Honestly, the last thing I wanted to do was get to know the neighbors. It was like finally making contact and finalizing with this new and unwanted life. Still, I'd always been the kind of person who was conscious of propriety, so I tromped down the stairs, pushing my green and black glasses back up my long, straight nose as I tried to fix a polite and mildly curious expression onto my face. I had no idea how that was working, but went with it.
When I reached the bottom, I turned to the door where Ellis and mum were standing and waiting for me. When I didn't move forward into the line of view, mum "helpfully" opened the door to its widest so as to create an avenue of sight between the new people and myself.

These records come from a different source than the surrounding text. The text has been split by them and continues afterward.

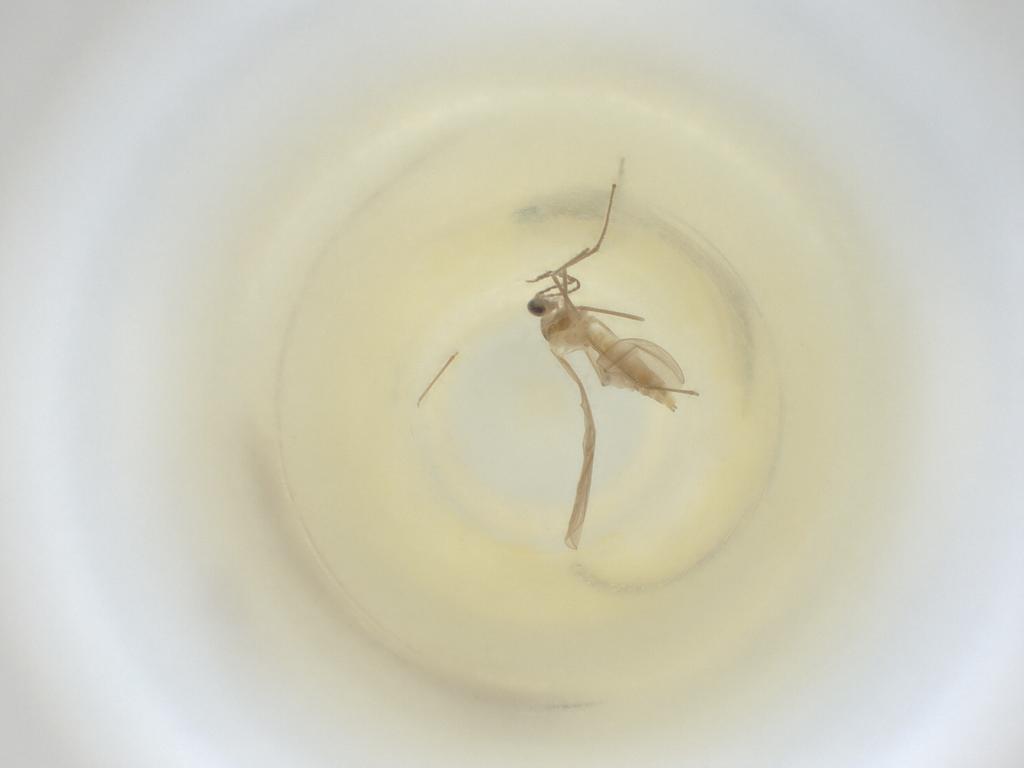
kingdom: Animalia
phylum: Arthropoda
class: Insecta
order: Diptera
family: Cecidomyiidae
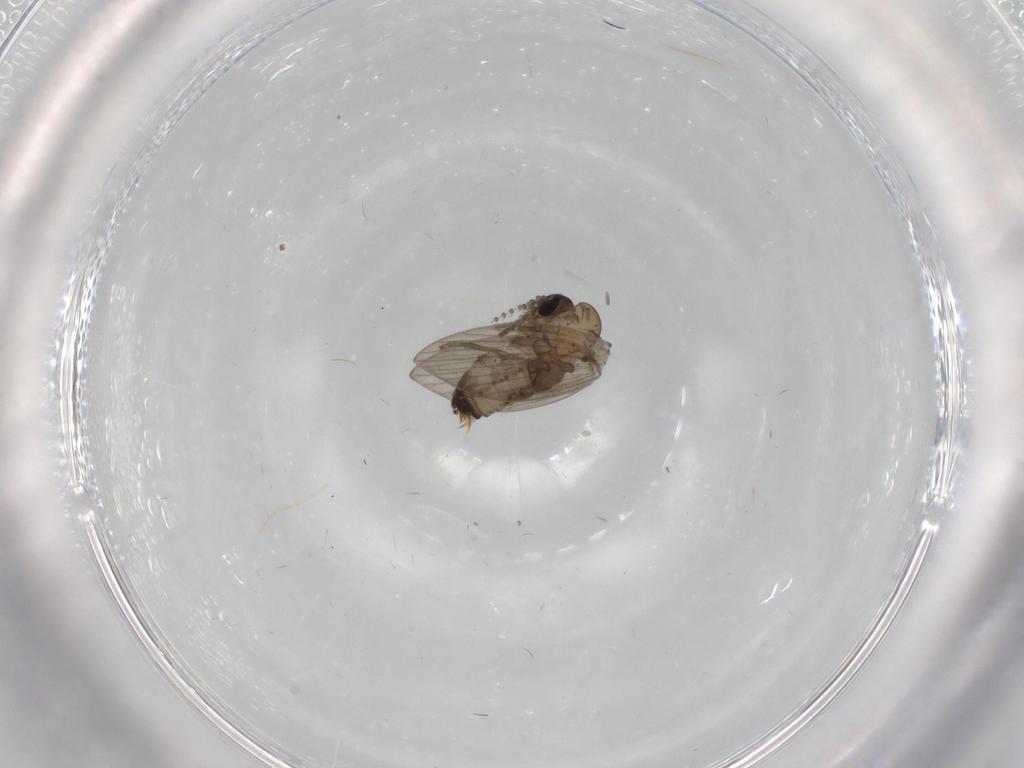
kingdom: Animalia
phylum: Arthropoda
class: Insecta
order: Diptera
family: Psychodidae
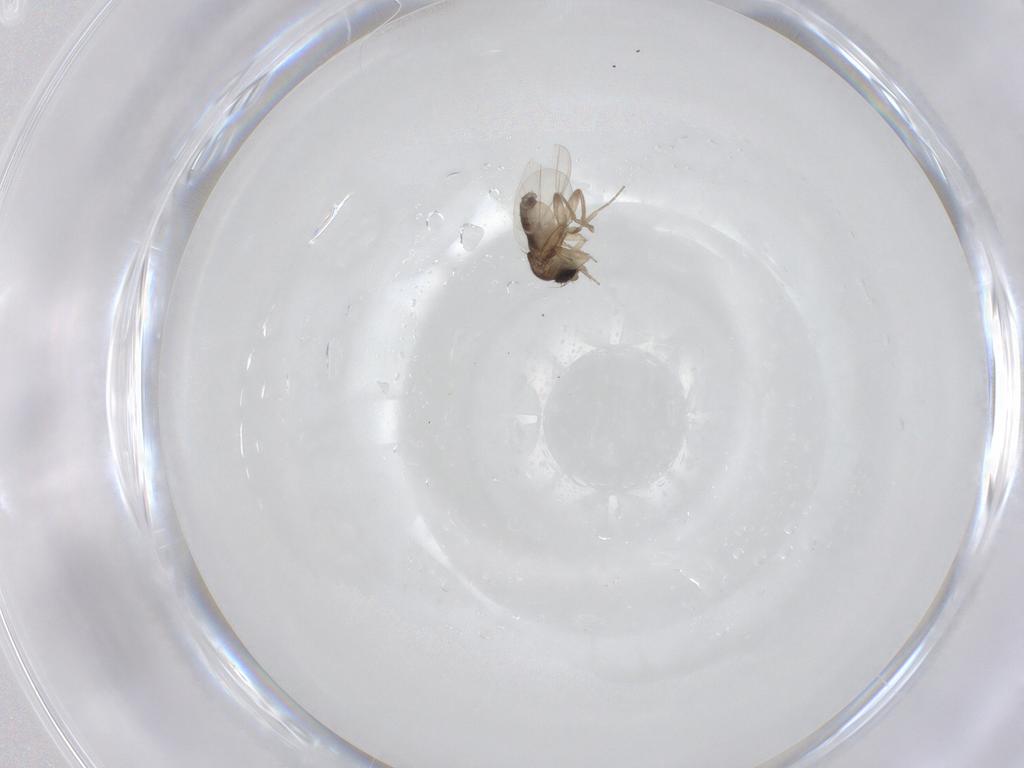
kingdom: Animalia
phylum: Arthropoda
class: Insecta
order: Diptera
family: Phoridae
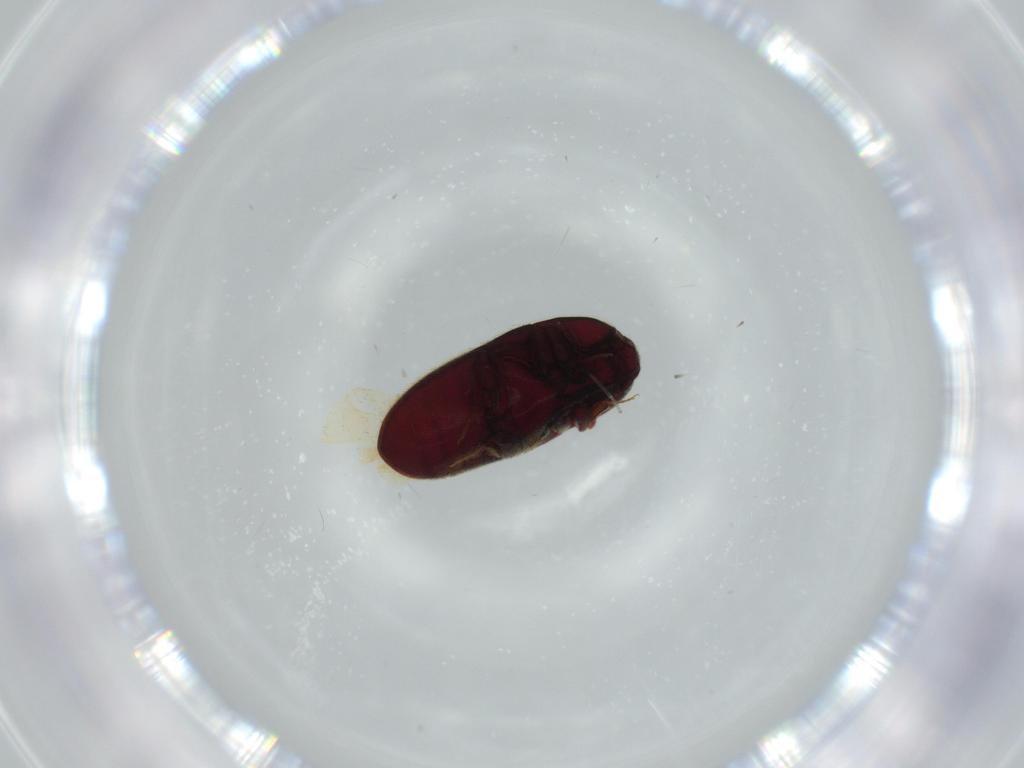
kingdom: Animalia
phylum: Arthropoda
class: Insecta
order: Coleoptera
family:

Of course I should have seen what was coming next. The house was lovely, I was being semi-sub-consciously optimistic about this new life, and it didn't really seem that bad when I thought about it; so why should the people be any different? There in front of me stood a pleasant-looking lady -- albeit slightly hunchbacked -- with greying auburn hair and a wrinkling face holding the shoulders of 2 similar-looking people. The one on my right was a female with dark brown hair that fell in waves to mid-chest, and the one on my left was a male with short spiky hair of the same colour. Both had blue eyes, though the girl's were a shimmering sky-blue like the older lady's, while the boy had deep sea blue eyes; each was smiling pleasantly. I already knew I'd like them like I liked the house, no matter how much I tried to talk myself out of it.
"Sagan," Ellis said, "These are our next-door neighbours. Tina Newman and her kids, Sera and Toby. They're around your age."
I resisted the urge to make a sarcastic comment about how I could see that for myself, partly because I didn't want to show up my mum and partly because I wasn't sure how it would go down with the boy and girl standing in front of me. Instead I smiled a little wider and waited to see what would happen next.
"Nice to meet you," Toby offered, his mouth quirking up at one side into a little mini-grin. Mum shot me an encouraging look and twitched her head in the direction of the stairs. I took her incredibly subtle hint and offered to give Toby and Sera the grand tour. After watching them exchange a glance in which I assumed they were doing some kind of sibling telepathy thing, Sera turned to me and nodded.
"That'd be cool, thanks." Her voice, like Toby's, had something musical about it. I turned and lead them into the house, hoping I could get through the next hour or so without somehow giving them a reason to hate me.